I am back home after a long hibernation. I had become depressed and a recluse. Keeping my feelings to myself did not help and I had to be among friends who will empathize with me. Hence I am back where I may belong.
I am married with one son. For years I was deluding myself that I was a happily married normal man with a happy family. After many years of married life, I was shocked to learn from my wife's conversation, which I overheard, with a friend who I later learned was her lover before our marriage that I had failed as a man an that she felt cheated for many years.
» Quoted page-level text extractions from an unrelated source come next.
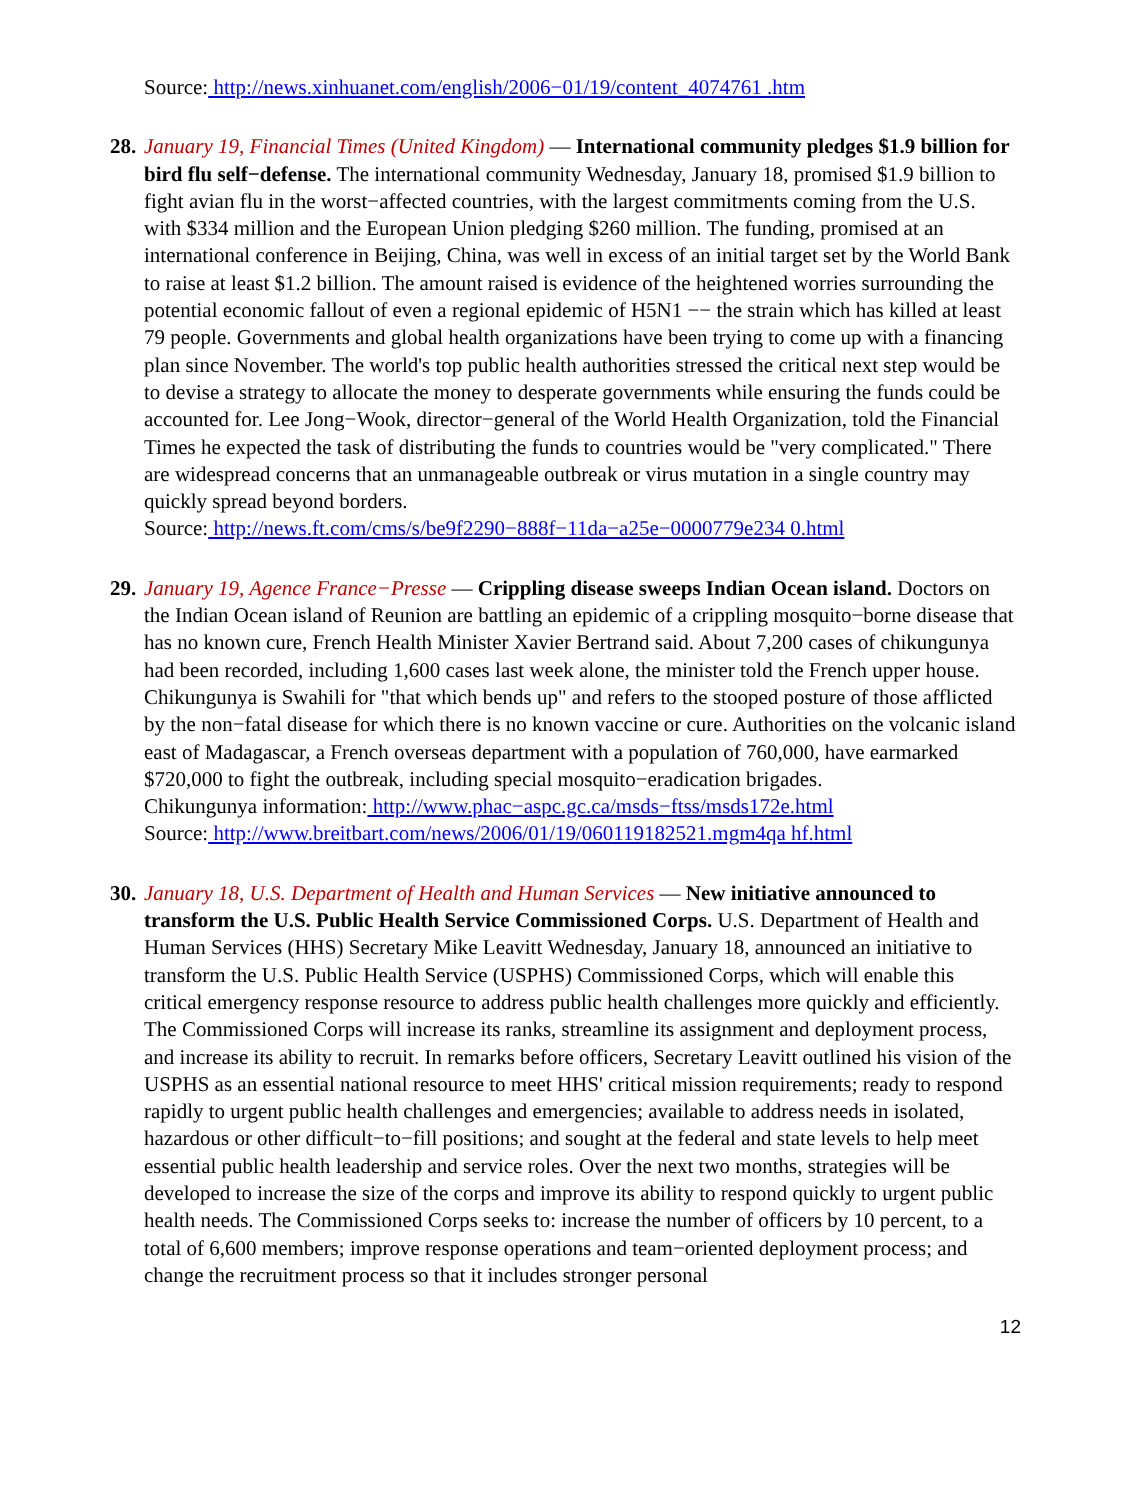Source: http://news.xinhuanet.com/english/2006−01/19/content_4074761 .htm
28.
January 19, Financial Times (United Kingdom) — International community pledges $1.9 billion for bird flu self−defense. The international community Wednesday, January 18, promised $1.9 billion to fight avian flu in the worst−affected countries, with the largest commitments coming from the U.S. with $334 million and the European Union pledging $260 million. The funding, promised at an international conference in Beijing, China, was well in excess of an initial target set by the World Bank to raise at least $1.2 billion. The amount raised is evidence of the heightened worries surrounding the potential economic fallout of even a regional epidemic of H5N1 −− the strain which has killed at least 79 people. Governments and global health organizations have been trying to come up with a financing plan since November. The world's top public health authorities stressed the critical next step would be to devise a strategy to allocate the money to desperate governments while ensuring the funds could be accounted for. Lee Jong−Wook, director−general of the World Health Organization, told the Financial Times he expected the task of distributing the funds to countries would be "very complicated." There are widespread concerns that an unmanageable outbreak or virus mutation in a single country may quickly spread beyond borders.
Source: http://news.ft.com/cms/s/be9f2290−888f−11da−a25e−0000779e234 0.html
29.
January 19, Agence France−Presse — Crippling disease sweeps Indian Ocean island. Doctors on the Indian Ocean island of Reunion are battling an epidemic of a crippling mosquito−borne disease that has no known cure, French Health Minister Xavier Bertrand said. About 7,200 cases of chikungunya had been recorded, including 1,600 cases last week alone, the minister told the French upper house. Chikungunya is Swahili for "that which bends up" and refers to the stooped posture of those afflicted by the non−fatal disease for which there is no known vaccine or cure. Authorities on the volcanic island east of Madagascar, a French overseas department with a population of 760,000, have earmarked $720,000 to fight the outbreak, including special mosquito−eradication brigades.
Chikungunya information: http://www.phac−aspc.gc.ca/msds−ftss/msds172e.html
Source: http://www.breitbart.com/news/2006/01/19/060119182521.mgm4qa hf.html
30.
January 18, U.S. Department of Health and Human Services — New initiative announced to transform the U.S. Public Health Service Commissioned Corps. U.S. Department of Health and Human Services (HHS) Secretary Mike Leavitt Wednesday, January 18, announced an initiative to transform the U.S. Public Health Service (USPHS) Commissioned Corps, which will enable this critical emergency response resource to address public health challenges more quickly and efficiently. The Commissioned Corps will increase its ranks, streamline its assignment and deployment process, and increase its ability to recruit. In remarks before officers, Secretary Leavitt outlined his vision of the USPHS as an essential national resource to meet HHS' critical mission requirements; ready to respond rapidly to urgent public health challenges and emergencies; available to address needs in isolated, hazardous or other difficult−to−fill positions; and sought at the federal and state levels to help meet essential public health leadership and service roles. Over the next two months, strategies will be developed to increase the size of the corps and improve its ability to respond quickly to urgent public health needs. The Commissioned Corps seeks to: increase the number of officers by 10 percent, to a total of 6,600 members; improve response operations and team−oriented deployment process; and change the recruitment process so that it includes stronger personal
12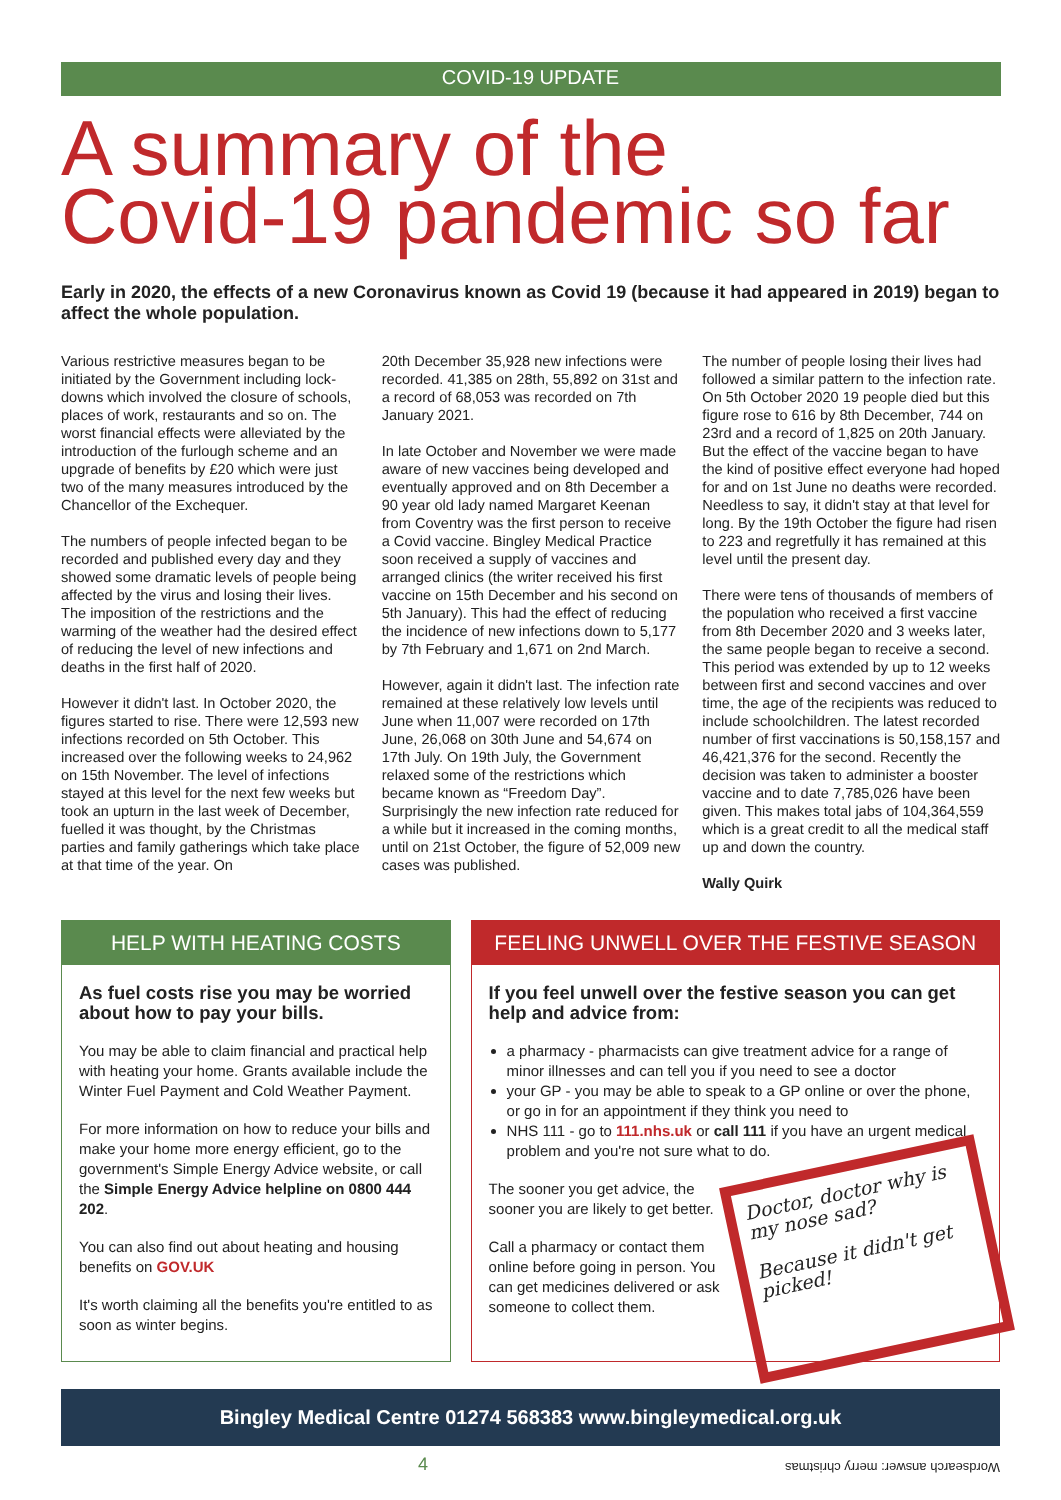COVID-19 UPDATE
A summary of the
Covid-19 pandemic so far
Early in 2020, the effects of a new Coronavirus known as Covid 19 (because it had appeared in 2019) began to affect the whole population.
Various restrictive measures began to be initiated by the Government including lock-downs which involved the closure of schools, places of work, restaurants and so on. The worst financial effects were alleviated by the introduction of the furlough scheme and an upgrade of benefits by £20 which were just two of the many measures introduced by the Chancellor of the Exchequer.
The numbers of people infected began to be recorded and published every day and they showed some dramatic levels of people being affected by the virus and losing their lives. The imposition of the restrictions and the warming of the weather had the desired effect of reducing the level of new infections and deaths in the first half of 2020.
However it didn't last. In October 2020, the figures started to rise. There were 12,593 new infections recorded on 5th October. This increased over the following weeks to 24,962 on 15th November. The level of infections stayed at this level for the next few weeks but took an upturn in the last week of December, fuelled it was thought, by the Christmas parties and family gatherings which take place at that time of the year. On
20th December 35,928 new infections were recorded. 41,385 on 28th, 55,892 on 31st and a record of 68,053 was recorded on 7th January 2021.
In late October and November we were made aware of new vaccines being developed and eventually approved and on 8th December a 90 year old lady named Margaret Keenan from Coventry was the first person to receive a Covid vaccine. Bingley Medical Practice soon received a supply of vaccines and arranged clinics (the writer received his first vaccine on 15th December and his second on 5th January). This had the effect of reducing the incidence of new infections down to 5,177 by 7th February and 1,671 on 2nd March.
However, again it didn't last. The infection rate remained at these relatively low levels until June when 11,007 were recorded on 17th June, 26,068 on 30th June and 54,674 on 17th July. On 19th July, the Government relaxed some of the restrictions which became known as “Freedom Day”. Surprisingly the new infection rate reduced for a while but it increased in the coming months, until on 21st October, the figure of 52,009 new cases was published.
The number of people losing their lives had followed a similar pattern to the infection rate. On 5th October 2020 19 people died but this figure rose to 616 by 8th December, 744 on 23rd and a record of 1,825 on 20th January. But the effect of the vaccine began to have the kind of positive effect everyone had hoped for and on 1st June no deaths were recorded. Needless to say, it didn't stay at that level for long. By the 19th October the figure had risen to 223 and regretfully it has remained at this level until the present day.
There were tens of thousands of members of the population who received a first vaccine from 8th December 2020 and 3 weeks later, the same people began to receive a second. This period was extended by up to 12 weeks between first and second vaccines and over time, the age of the recipients was reduced to include schoolchildren. The latest recorded number of first vaccinations is 50,158,157 and 46,421,376 for the second. Recently the decision was taken to administer a booster vaccine and to date 7,785,026 have been given. This makes total jabs of 104,364,559 which is a great credit to all the medical staff up and down the country.
Wally Quirk
HELP WITH HEATING COSTS
As fuel costs rise you may be worried about how to pay your bills.
You may be able to claim financial and practical help with heating your home. Grants available include the Winter Fuel Payment and Cold Weather Payment.
For more information on how to reduce your bills and make your home more energy efficient, go to the government's Simple Energy Advice website, or call the Simple Energy Advice helpline on 0800 444 202.
You can also find out about heating and housing benefits on GOV.UK
It's worth claiming all the benefits you're entitled to as soon as winter begins.
FEELING UNWELL OVER THE FESTIVE SEASON
If you feel unwell over the festive season you can get help and advice from:
a pharmacy - pharmacists can give treatment advice for a range of minor illnesses and can tell you if you need to see a doctor
your GP - you may be able to speak to a GP online or over the phone, or go in for an appointment if they think you need to
NHS 111 - go to 111.nhs.uk or call 111 if you have an urgent medical problem and you're not sure what to do.
Doctor, doctor why is my nose sad?
Because it didn't get picked!
The sooner you get advice, the sooner you are likely to get better.
Call a pharmacy or contact them online before going in person. You can get medicines delivered or ask someone to collect them.
Bingley Medical Centre 01274 568383 www.bingleymedical.org.uk
4 Wordsearch answer: merry christmas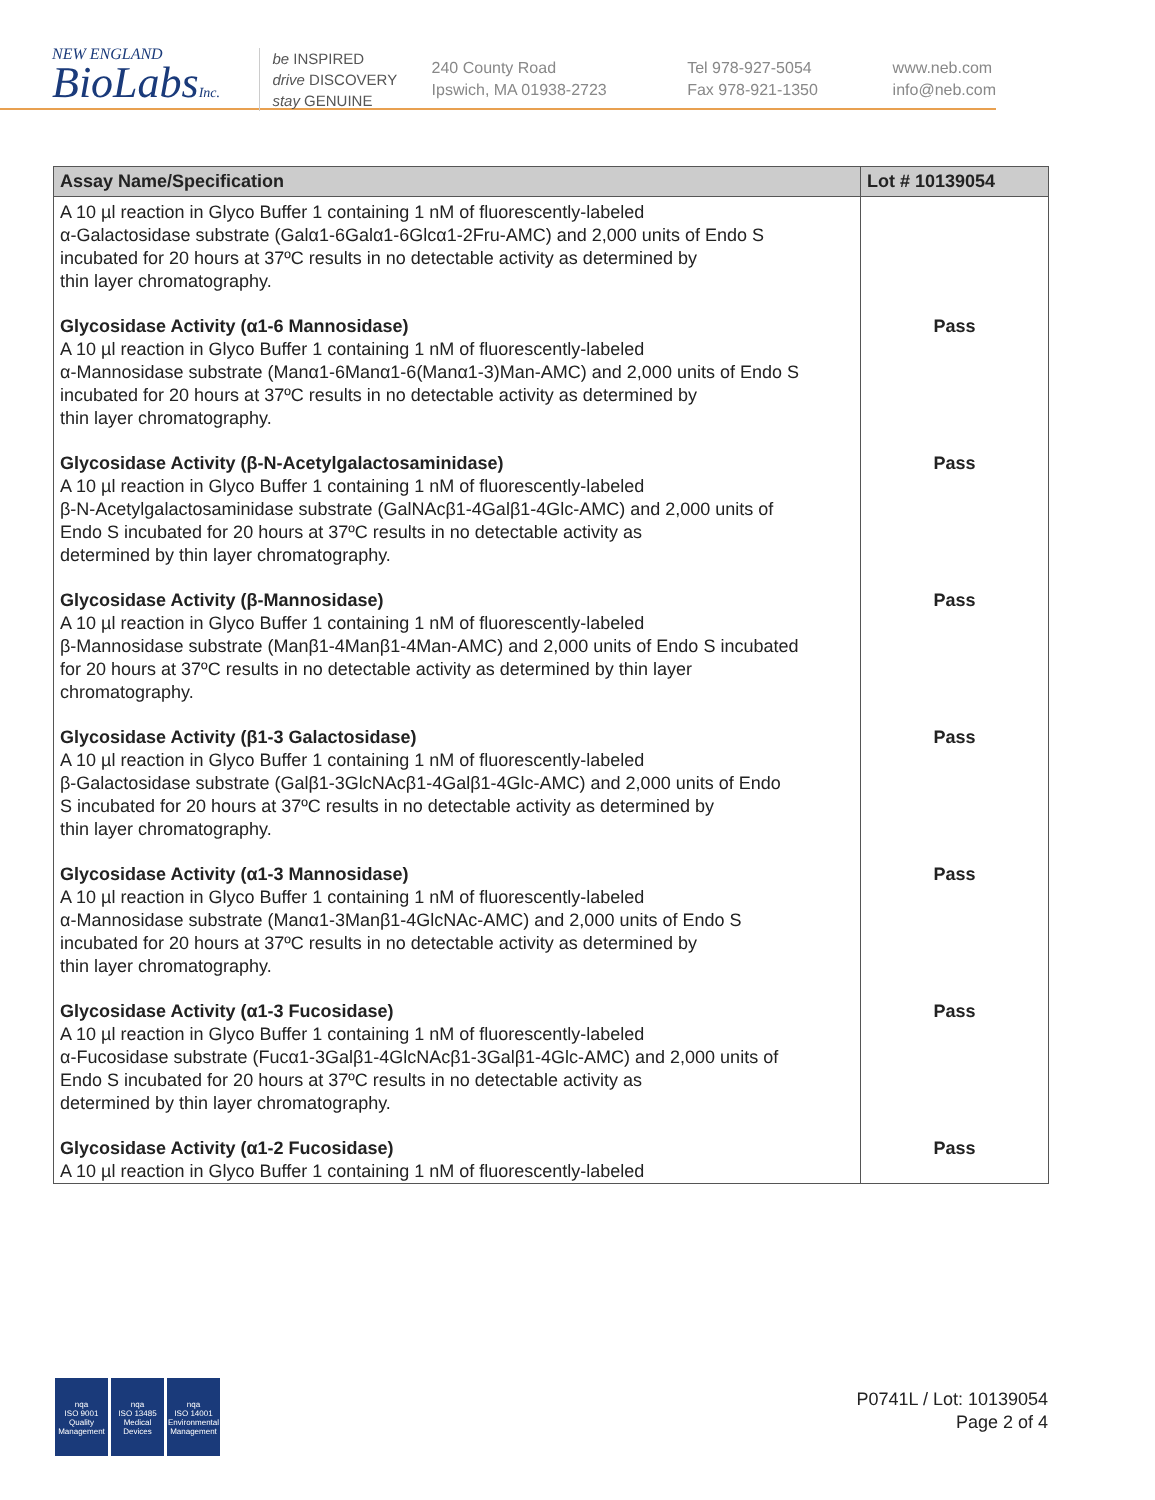NEW ENGLAND
BioLabsInc.
be INSPIRED
drive DISCOVERY
stay GENUINE
240 County Road
Ipswich, MA 01938-2723
Tel 978-927-5054
Fax 978-921-1350
www.neb.com
info@neb.com
| Assay Name/Specification | Lot # 10139054 |
| --- | --- |
| A 10 µl reaction in Glyco Buffer 1 containing 1 nM of fluorescently-labeled α-Galactosidase substrate (Galα1-6Galα1-6Glcα1-2Fru-AMC) and 2,000 units of Endo S incubated for 20 hours at 37ºC results in no detectable activity as determined by thin layer chromatography. | |
| Glycosidase Activity (α1-6 Mannosidase) A 10 µl reaction in Glyco Buffer 1 containing 1 nM of fluorescently-labeled α-Mannosidase substrate (Manα1-6Manα1-6(Manα1-3)Man-AMC) and 2,000 units of Endo S incubated for 20 hours at 37ºC results in no detectable activity as determined by thin layer chromatography. | Pass |
| Glycosidase Activity (β-N-Acetylgalactosaminidase) A 10 µl reaction in Glyco Buffer 1 containing 1 nM of fluorescently-labeled β-N-Acetylgalactosaminidase substrate (GalNAcβ1-4Galβ1-4Glc-AMC) and 2,000 units of Endo S incubated for 20 hours at 37ºC results in no detectable activity as determined by thin layer chromatography. | Pass |
| Glycosidase Activity (β-Mannosidase) A 10 µl reaction in Glyco Buffer 1 containing 1 nM of fluorescently-labeled β-Mannosidase substrate (Manβ1-4Manβ1-4Man-AMC) and 2,000 units of Endo S incubated for 20 hours at 37ºC results in no detectable activity as determined by thin layer chromatography. | Pass |
| Glycosidase Activity (β1-3 Galactosidase) A 10 µl reaction in Glyco Buffer 1 containing 1 nM of fluorescently-labeled β-Galactosidase substrate (Galβ1-3GlcNAcβ1-4Galβ1-4Glc-AMC) and 2,000 units of Endo S incubated for 20 hours at 37ºC results in no detectable activity as determined by thin layer chromatography. | Pass |
| Glycosidase Activity (α1-3 Mannosidase) A 10 µl reaction in Glyco Buffer 1 containing 1 nM of fluorescently-labeled α-Mannosidase substrate (Manα1-3Manβ1-4GlcNAc-AMC) and 2,000 units of Endo S incubated for 20 hours at 37ºC results in no detectable activity as determined by thin layer chromatography. | Pass |
| Glycosidase Activity (α1-3 Fucosidase) A 10 µl reaction in Glyco Buffer 1 containing 1 nM of fluorescently-labeled α-Fucosidase substrate (Fucα1-3Galβ1-4GlcNAcβ1-3Galβ1-4Glc-AMC) and 2,000 units of Endo S incubated for 20 hours at 37ºC results in no detectable activity as determined by thin layer chromatography. | Pass |
| Glycosidase Activity (α1-2 Fucosidase) A 10 µl reaction in Glyco Buffer 1 containing 1 nM of fluorescently-labeled | Pass |
nqa
ISO 9001
Quality Management
nqa
ISO 13485
Medical Devices
nqa
ISO 14001
Environmental Management
P0741L / Lot: 10139054
Page 2 of 4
Since then I introspected my life from the time I could remember and instead of faulting my wife, I also felt that there were many clues and indications from which I should have realized that fate had played tricks with me and I was not a man and therefore could not be a husband.
It dawned on me that I am a woman masquerading as a man due to no fault of mine. Although I felt bad initially, I started feeling good gradually and today I am proud that I am a woman although not biologically or legally one. Never mind. I feel that I am a woman and have begun to feel like one.
I am still married and living with my wife. Our son is living away from home. I have talked to my wife and we have agreed that for practical purposes we will continue as man (!) and wife. I also told her that I had no objection to having sexual relations with her lover. I did not want her to lead a miserable life.
We live under one roof and share everything but bed. She meets her lover when I am not home.
I do not crossdress. But I hate my manhood if I could so describe it and keep it tucked most times.
Since I am old, I can do nothing but continue to masquerade as a man while privately I am extremely comfortable with hiding my penis even from own sifgt except when I need to.
Wonder if there are others similarly placed in life.